Po kilku godzinach lekcji w szkole dzieci najczęściej spędzają jeszcze dwie godziny na świetlicy lub zajęciach dodatkowych. Później przez kolejne dwie godziny odrabiają pracę domową. Na życie rodzinne i własne zainteresowania brakuje już czasu. Dlatego coraz częściej z ust rodziców oraz psychologów słychać postulat, by zlikwidować prace domowe. - Badania pokazują, że do wieku mniej więcej 14 lat odrabianie prac domowych nie ma żadnego wpływu na wyniku w nauce dzieci - twierdzi Agnieszka Stein, psycholog i autorka książek dla rodziców. Jako przykład podaje się Finlandię, gdzie praktycznie zlikwidowano prace domowe, a jednocześnie ten kraj jest jednym z tych o najwyższym poziomie edukacji. W Polsce przy okazji reformy oświaty nie pojawił się żaden projekt takiego rozporządzenia, ale, jak przekonują kuratorzy, nie musiał, bo każda szkoła może zlikwidować prace domowe na własną rękę. - Szkoła może zadecydować i wpisać do swojego statutu, że nie ma zadań domowych. To znaczy, że nauczycielom nie wolno ich zadawać - mówi Marek Gralik, kujawsko-pomorski kurator oświaty.

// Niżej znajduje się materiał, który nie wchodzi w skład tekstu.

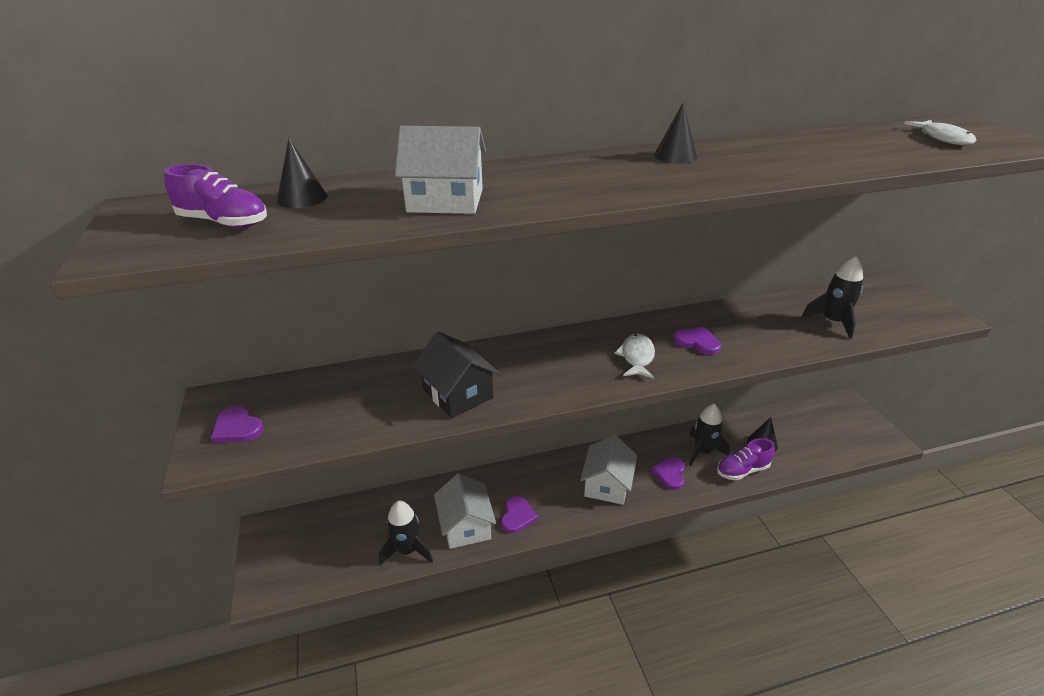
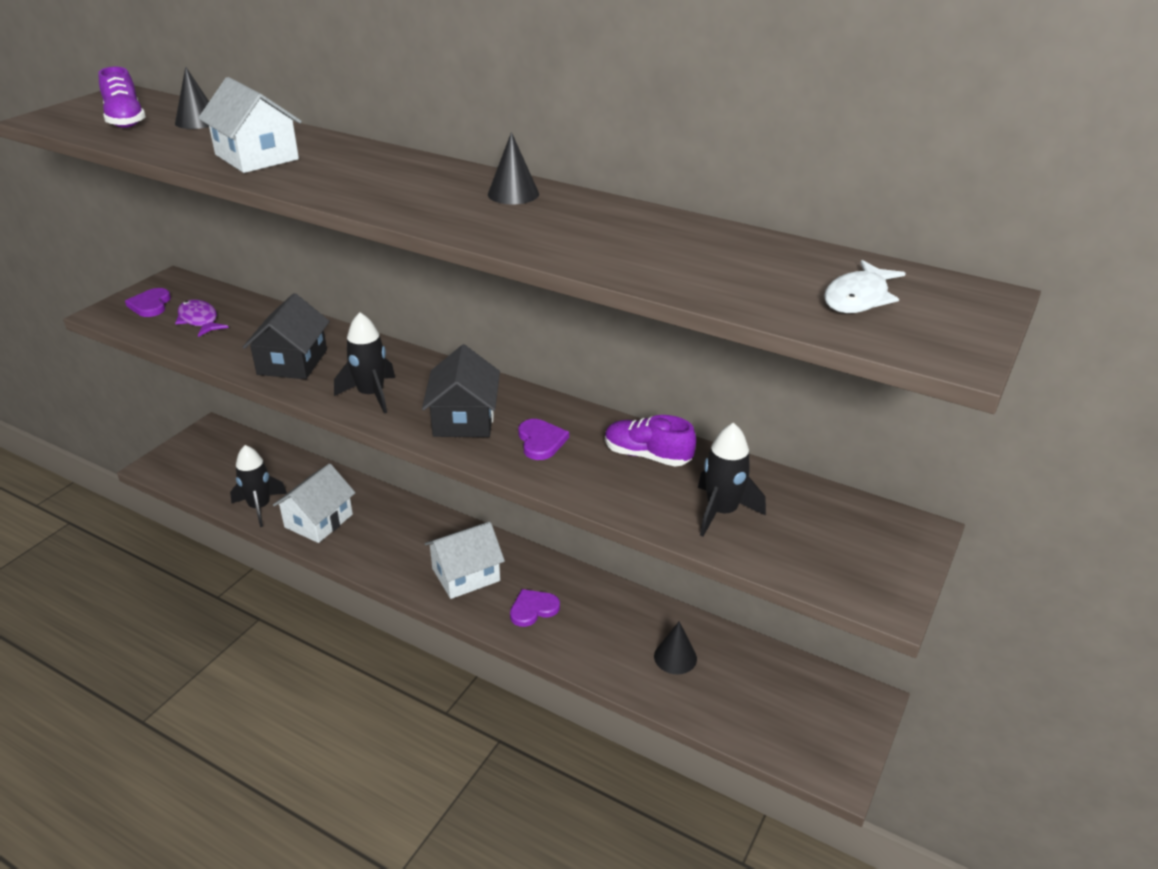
camera: 45 degrees right, 0 degrees up
purple heart [501,496,538,533] -> none
white fish [614,333,655,379] -> black house [422,345,500,437]
black rocket [689,404,730,466] -> black rocket moved to [334,312,395,414]
purple shoe [717,438,775,481] -> purple shoe moved to [605,415,696,467]
none -> purple fish [175,299,229,337]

"Dom nie jest filią szkoły"
Na taki krok zdecydowała się szkoła podstawowa nr 323 w Warszawie. Od początku roku szkolnego nauczyciele nie zadają uczniom prac domowych. Dyrektorka szkoły tłumaczy, że to odpowiedź na apele rodziców. - Dom nie jest filią szkoły. Dom jest po to, żeby dziecko tam nawiązywało relacje rodzinne. Bliskie relacje z mamą, tatą, rodzeństwem - tłumaczy Wioletta Krzyżanowska, dyrektorka szkoły podstawowej nr 323 im. Polskich Olimpijczyków w Warszawie. Wnioski pojawią się pod koniec pierwszego semestru. Jednak zdaniem nauczycieli poziom nauczania nie jest zagrożony, wystarczy dobrze wykorzystać czas na lekcji. - Z uczniami jesteśmy umówieni, że wykorzystujemy maksymalnie czas podczas zajęć. Uczniowie wiedzą, że angażują się w swoją pracę - mówi Ewelina Famuła, nauczycielka w SP nr 323 w Warszawie.
Dodaje, że dzięki temu w domu mogą spędzić kreatywnie czas z rodzicami.
"Uczy dzieci systematyczności"
Prace domowe mają jednak swoich gorliwych zwolenników, zarówno wśród nauczycieli jak i rodziców.
- To też jest spędzanie czasu z rodzicami, bo też pomagają dzieciom przy nauce. To nie jest czas zabrany dzieciom - uważa Ewa Domachowska, mama ucznia szkoły podstawowej. Zdaniem dyrektor szkoły podstawowej nr 2 w Toruniu Beaty Cieszkowskiej odrabianie pracy domowej uczy dzieci na tym etapie obowiązkowości, systematyczności, pilnowania własnych obowiązków. Badania OECD (Organizacja Współpracy Gospodarczej i Rozwoju) pokazały, że Polscy uczniowie spędzają na odrabianiu prac domowych średnio około siedem godzin tygodniowo. W krajach z wyższym poziomem edukacji takich jak Finlandia ponad połowę mniej.